Try it —
Report only how many lines in the rows below contain the string "Battery", matching case exactly.

The records —
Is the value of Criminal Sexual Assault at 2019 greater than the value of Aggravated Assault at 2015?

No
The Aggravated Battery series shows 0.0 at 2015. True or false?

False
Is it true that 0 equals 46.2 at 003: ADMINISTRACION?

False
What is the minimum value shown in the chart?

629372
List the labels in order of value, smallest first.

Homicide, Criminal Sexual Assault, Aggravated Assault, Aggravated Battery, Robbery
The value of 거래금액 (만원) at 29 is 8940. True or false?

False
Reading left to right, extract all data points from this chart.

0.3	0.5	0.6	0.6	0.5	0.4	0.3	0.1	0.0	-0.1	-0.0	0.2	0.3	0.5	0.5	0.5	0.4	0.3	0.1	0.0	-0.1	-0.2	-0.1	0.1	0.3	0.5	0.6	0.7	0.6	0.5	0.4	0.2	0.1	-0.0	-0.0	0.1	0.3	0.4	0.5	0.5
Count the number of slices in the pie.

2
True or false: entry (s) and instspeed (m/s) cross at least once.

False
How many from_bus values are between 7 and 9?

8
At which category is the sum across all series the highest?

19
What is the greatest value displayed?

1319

Answer to the problem —
2